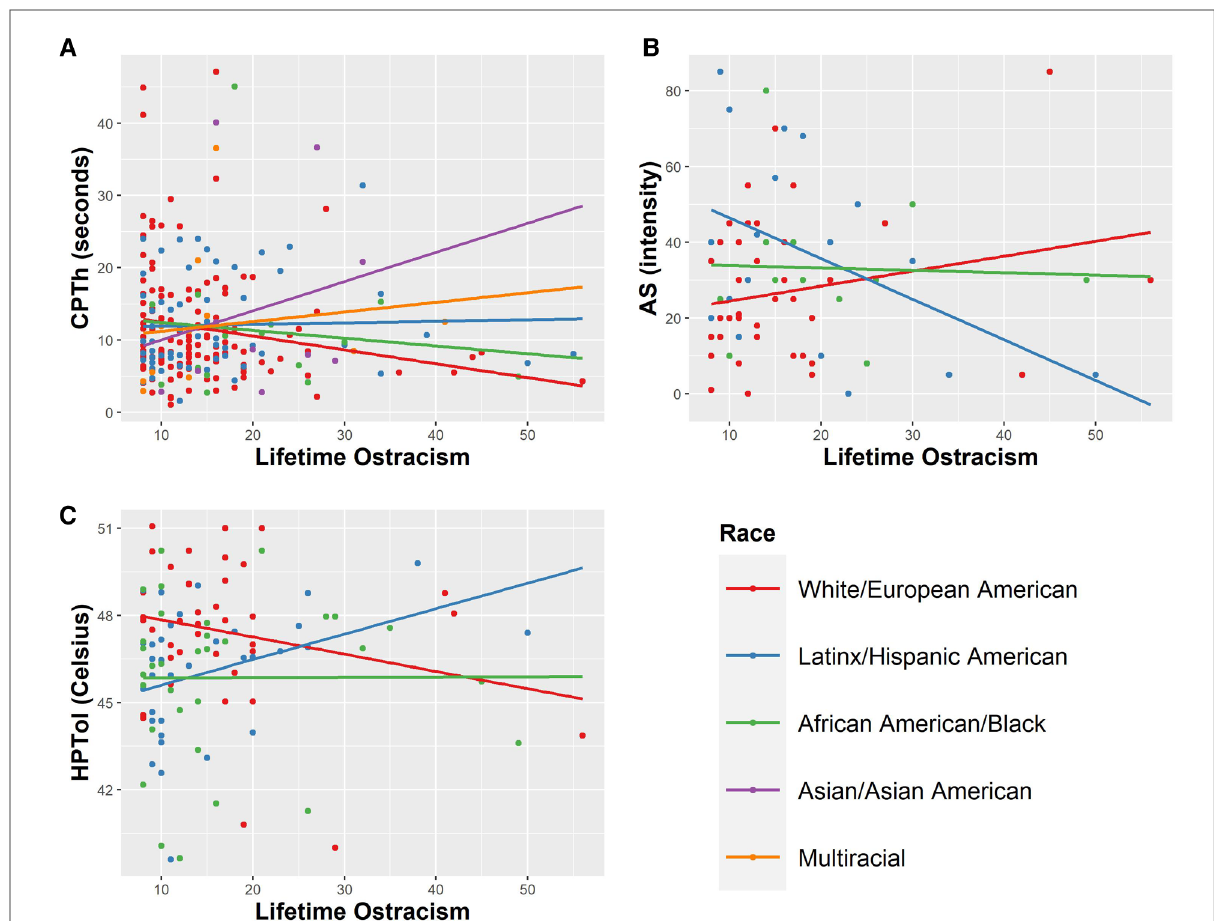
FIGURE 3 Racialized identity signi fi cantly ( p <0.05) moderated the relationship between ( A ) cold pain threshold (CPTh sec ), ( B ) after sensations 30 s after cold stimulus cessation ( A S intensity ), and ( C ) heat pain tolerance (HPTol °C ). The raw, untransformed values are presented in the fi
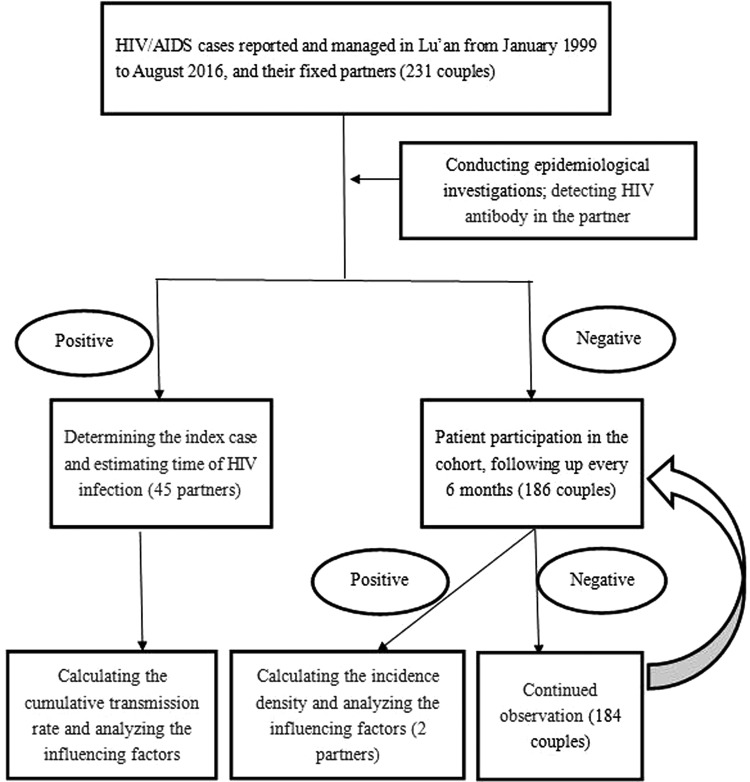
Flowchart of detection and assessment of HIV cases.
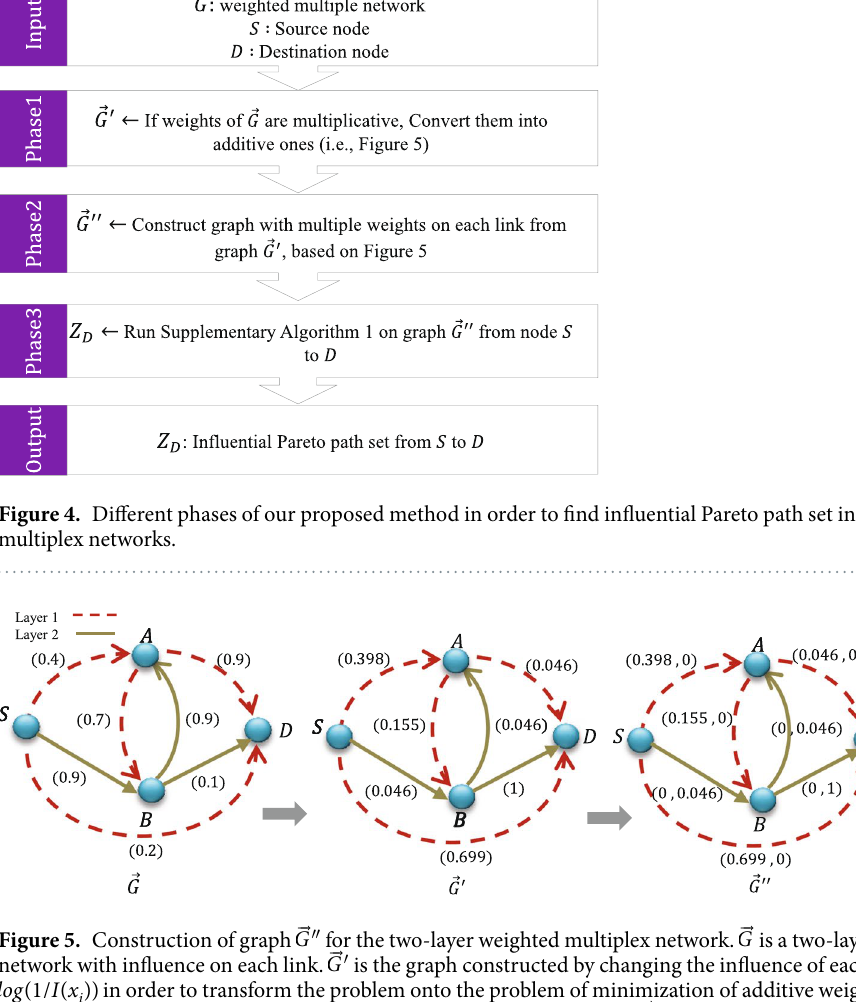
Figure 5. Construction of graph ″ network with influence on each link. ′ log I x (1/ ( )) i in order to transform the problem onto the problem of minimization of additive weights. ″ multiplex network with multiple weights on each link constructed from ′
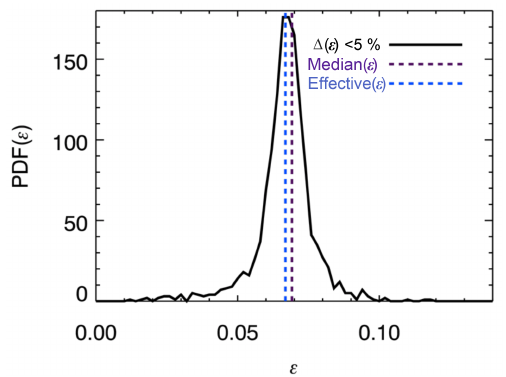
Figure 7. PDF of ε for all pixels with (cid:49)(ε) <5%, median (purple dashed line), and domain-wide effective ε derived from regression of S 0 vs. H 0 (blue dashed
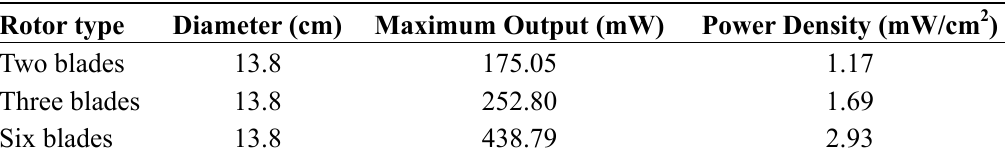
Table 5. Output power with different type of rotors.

---

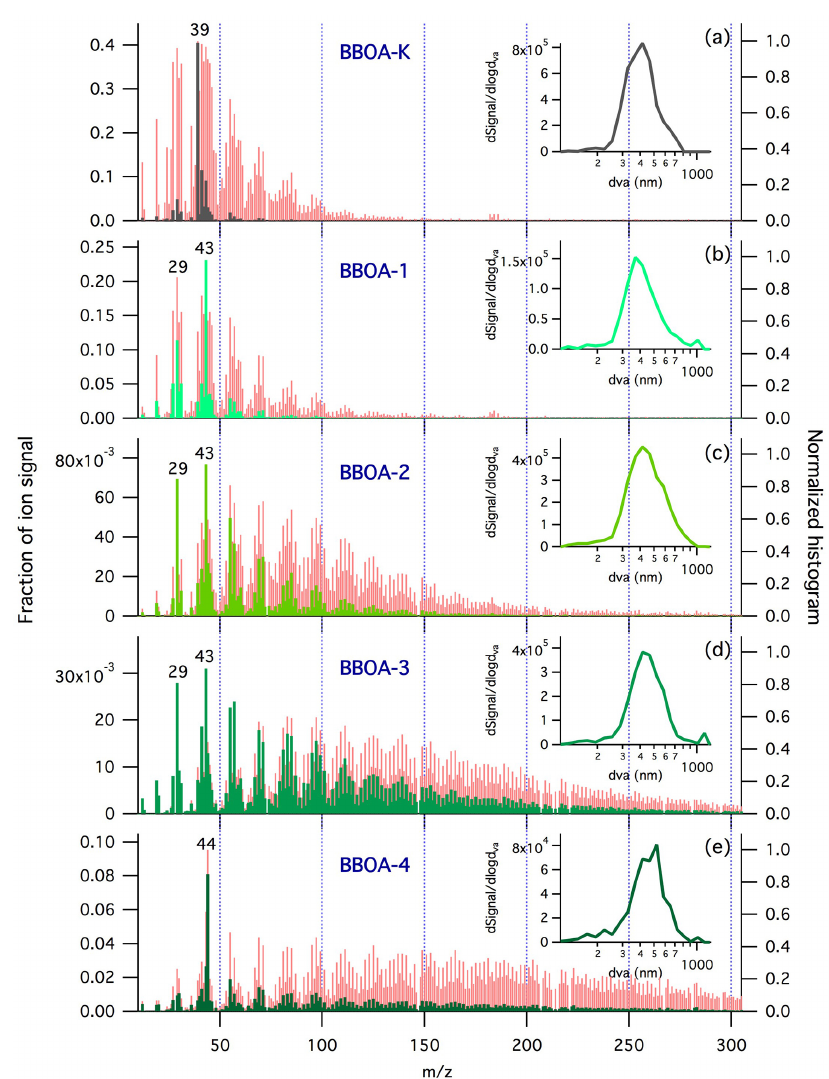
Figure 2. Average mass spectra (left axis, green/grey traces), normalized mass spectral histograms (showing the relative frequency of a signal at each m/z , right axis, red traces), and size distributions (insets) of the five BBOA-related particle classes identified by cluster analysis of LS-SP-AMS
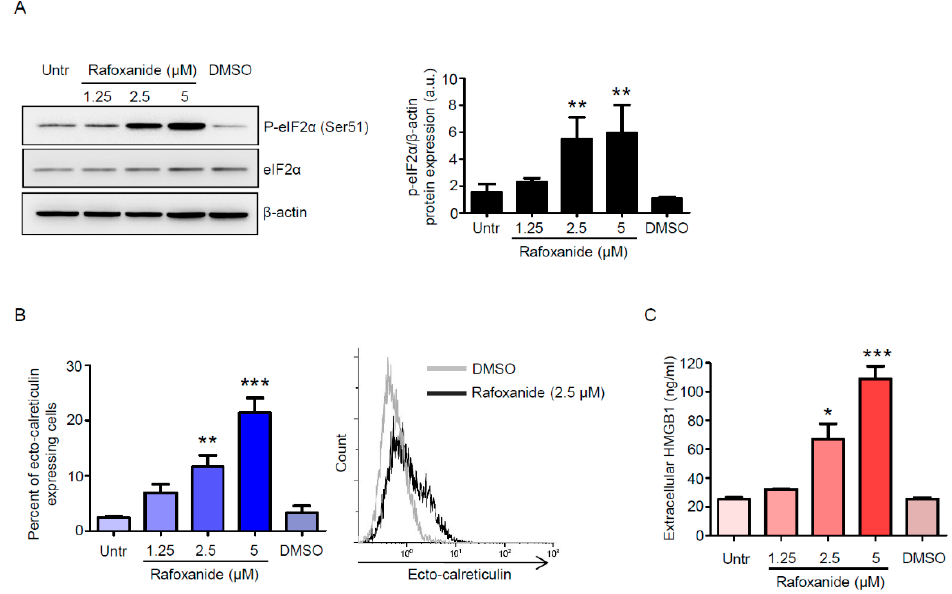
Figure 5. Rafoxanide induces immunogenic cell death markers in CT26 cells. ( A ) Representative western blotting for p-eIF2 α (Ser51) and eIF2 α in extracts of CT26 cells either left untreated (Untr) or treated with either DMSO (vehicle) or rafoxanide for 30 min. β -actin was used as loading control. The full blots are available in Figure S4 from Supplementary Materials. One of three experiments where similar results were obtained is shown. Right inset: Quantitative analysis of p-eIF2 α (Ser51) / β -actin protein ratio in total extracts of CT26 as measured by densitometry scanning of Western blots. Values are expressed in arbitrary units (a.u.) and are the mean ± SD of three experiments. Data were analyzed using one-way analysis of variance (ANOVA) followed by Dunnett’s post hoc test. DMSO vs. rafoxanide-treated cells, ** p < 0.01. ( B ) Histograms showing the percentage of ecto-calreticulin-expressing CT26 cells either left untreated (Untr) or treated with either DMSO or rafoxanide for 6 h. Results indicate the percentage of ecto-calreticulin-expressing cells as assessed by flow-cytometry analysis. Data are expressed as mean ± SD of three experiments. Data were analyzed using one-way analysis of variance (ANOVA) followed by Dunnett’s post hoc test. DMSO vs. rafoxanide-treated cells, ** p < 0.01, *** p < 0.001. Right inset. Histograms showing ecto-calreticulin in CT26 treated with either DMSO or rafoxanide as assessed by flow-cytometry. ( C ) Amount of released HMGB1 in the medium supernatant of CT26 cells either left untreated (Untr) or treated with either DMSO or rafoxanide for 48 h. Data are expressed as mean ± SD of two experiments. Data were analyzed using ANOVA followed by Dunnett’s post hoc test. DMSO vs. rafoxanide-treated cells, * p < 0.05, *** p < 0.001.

==

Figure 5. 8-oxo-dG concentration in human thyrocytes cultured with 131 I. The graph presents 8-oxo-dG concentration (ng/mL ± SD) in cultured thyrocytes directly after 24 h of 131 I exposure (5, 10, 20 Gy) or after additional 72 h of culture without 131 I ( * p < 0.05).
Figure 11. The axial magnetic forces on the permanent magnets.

Try it: Print the part of the listing above that opens with the line containing "FIGURE 3 Racialized" and closes with the line containing "Flowchart of detection". Copy it exactly, both ends included, and omit the pictures.

Answer space:
FIGURE 3 Racialized identity signi fi cantly ( p <0.05) moderated the relationship between ( A ) cold pain threshold (CPTh sec ), ( B ) after sensations 30 s after cold stimulus cessation ( A S intensity ), and ( C ) heat pain tolerance (HPTol °C ). The raw, untransformed values are presented in the fi
Flowchart of detection and assessment of HIV cases.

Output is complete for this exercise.